Cholesterol collection and measurement in macrophage derived foam cell

Mice bone marrow derived macrophage in 24-well plate was treatment with 50 ug/ml oxLDL for 48 hours, removed the medium, washed with ice 0.01 M PBS for 2 times, intracelluar cholesterol was distracted by added 0.5 ml hexane : isopropanol (3:2), collected in vials and dried in fume hood and the total cholesterol in foam cells were detected with Amplex Red Cholesterol Assay Kit (Invitrogen,A12216). The protein assay was performed using the BCA assay kit from Pierce.

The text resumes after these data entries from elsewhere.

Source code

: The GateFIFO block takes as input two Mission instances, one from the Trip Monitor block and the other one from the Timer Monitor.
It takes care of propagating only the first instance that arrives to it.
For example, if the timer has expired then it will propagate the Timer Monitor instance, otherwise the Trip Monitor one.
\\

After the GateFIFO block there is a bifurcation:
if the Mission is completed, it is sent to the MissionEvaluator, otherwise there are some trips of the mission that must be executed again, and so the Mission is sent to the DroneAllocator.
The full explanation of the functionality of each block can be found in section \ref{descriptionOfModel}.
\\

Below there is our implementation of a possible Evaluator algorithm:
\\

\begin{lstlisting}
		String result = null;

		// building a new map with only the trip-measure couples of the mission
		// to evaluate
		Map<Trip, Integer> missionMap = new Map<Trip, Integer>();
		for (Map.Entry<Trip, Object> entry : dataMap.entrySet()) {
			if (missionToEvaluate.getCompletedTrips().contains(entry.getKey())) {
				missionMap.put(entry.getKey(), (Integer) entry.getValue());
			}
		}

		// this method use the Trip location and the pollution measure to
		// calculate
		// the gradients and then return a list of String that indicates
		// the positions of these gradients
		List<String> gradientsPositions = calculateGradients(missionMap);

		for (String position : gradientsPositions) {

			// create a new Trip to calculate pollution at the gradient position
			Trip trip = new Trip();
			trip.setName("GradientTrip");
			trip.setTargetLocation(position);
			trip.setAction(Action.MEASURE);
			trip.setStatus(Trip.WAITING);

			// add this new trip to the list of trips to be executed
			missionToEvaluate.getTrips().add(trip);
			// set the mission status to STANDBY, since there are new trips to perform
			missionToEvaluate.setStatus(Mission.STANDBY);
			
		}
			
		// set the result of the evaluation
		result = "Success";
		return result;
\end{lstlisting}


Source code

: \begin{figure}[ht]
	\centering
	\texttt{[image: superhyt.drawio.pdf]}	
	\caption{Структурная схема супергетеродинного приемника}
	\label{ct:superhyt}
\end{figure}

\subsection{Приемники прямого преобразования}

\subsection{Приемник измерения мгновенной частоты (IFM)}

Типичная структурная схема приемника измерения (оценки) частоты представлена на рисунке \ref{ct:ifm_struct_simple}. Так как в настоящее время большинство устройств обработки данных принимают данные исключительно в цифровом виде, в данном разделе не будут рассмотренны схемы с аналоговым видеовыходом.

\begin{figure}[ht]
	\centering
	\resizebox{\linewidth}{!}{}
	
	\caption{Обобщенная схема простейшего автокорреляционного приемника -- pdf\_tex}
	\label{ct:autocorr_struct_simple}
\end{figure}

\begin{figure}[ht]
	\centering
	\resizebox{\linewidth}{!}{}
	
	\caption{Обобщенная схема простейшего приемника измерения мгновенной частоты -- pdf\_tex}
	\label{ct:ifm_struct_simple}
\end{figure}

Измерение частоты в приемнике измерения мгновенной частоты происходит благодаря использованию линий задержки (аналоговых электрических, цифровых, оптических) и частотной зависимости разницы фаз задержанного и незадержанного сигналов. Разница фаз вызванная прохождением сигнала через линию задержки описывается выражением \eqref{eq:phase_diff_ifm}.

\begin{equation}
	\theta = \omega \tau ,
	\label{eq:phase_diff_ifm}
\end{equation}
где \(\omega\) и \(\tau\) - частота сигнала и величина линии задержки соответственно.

Detection of Dil-OxLDL uptake by flow cytometry

Dil-labeled oxLDL (YB-0010, Yiyuan Biotech.) was used to trace the oxLDL uptake. Cells were washed with cold PBS for 2 times before any staining. Cold acid washing buffer (0.5 M glacial acetic acid, 150 mM sodium chloride, pH 2.5) was used to wash surface adherent ox-LDL. Cells were then detached from the plate with 0.05 mM EDTA in PBS. Cell surface markers were stained on ice for 20 min. After 2 times washes by FACS washing buffer (2% FBS+PBS), samples were analyzed by either FACS Calibur (BD) or Accuri 6 cytometry (BD). Data was further quantified by FlowJo (Tree star Inc.).

CD36 cross-linking and internalization assay

Cells were washed with ice-cold RPMI for two times. And then they were incubated with anti-CD36 IgA for 10 min on ice, after two times washes with cold RPMI, cells were later incubated with anti-mouse IgA-FITC for another 10 min. Then the control group will be left on ice and the cross-linking group will be transferred to the 37°C incubator for 30 min in RPMI. Then cells were washed twice with cold PBS and incubated with cold acid wash buffer (as above) for 2 min to wash out the surface CD36, followed by recovery in ice-cold RPMI for 2 min. Samples were analyzed by Accuri 6 cytometry (BD).

Phalloidin staining

Cells were fixed with cold 4% paraform in PBS for 5 min on ice and then perforated with 0.1% trion-X100 in PBS for other 5 min. After one time wash with cold PBS, cells were then stained for F-actin with phalloidin-FITC (sigma) for 30 mim in 4°C. After two times washes with PBS, cells were analyzed by Accuri 6 cytometery (BD).

Statistical Analysis

The statistical analyses were performed using SPSS 19.0 for Windows. All of the values were presented as the mean ± SEM and were analyzed by using either student's t-test or a one-way analysis of variance (ANOVA). Statistical significance was defined as p < 0.05.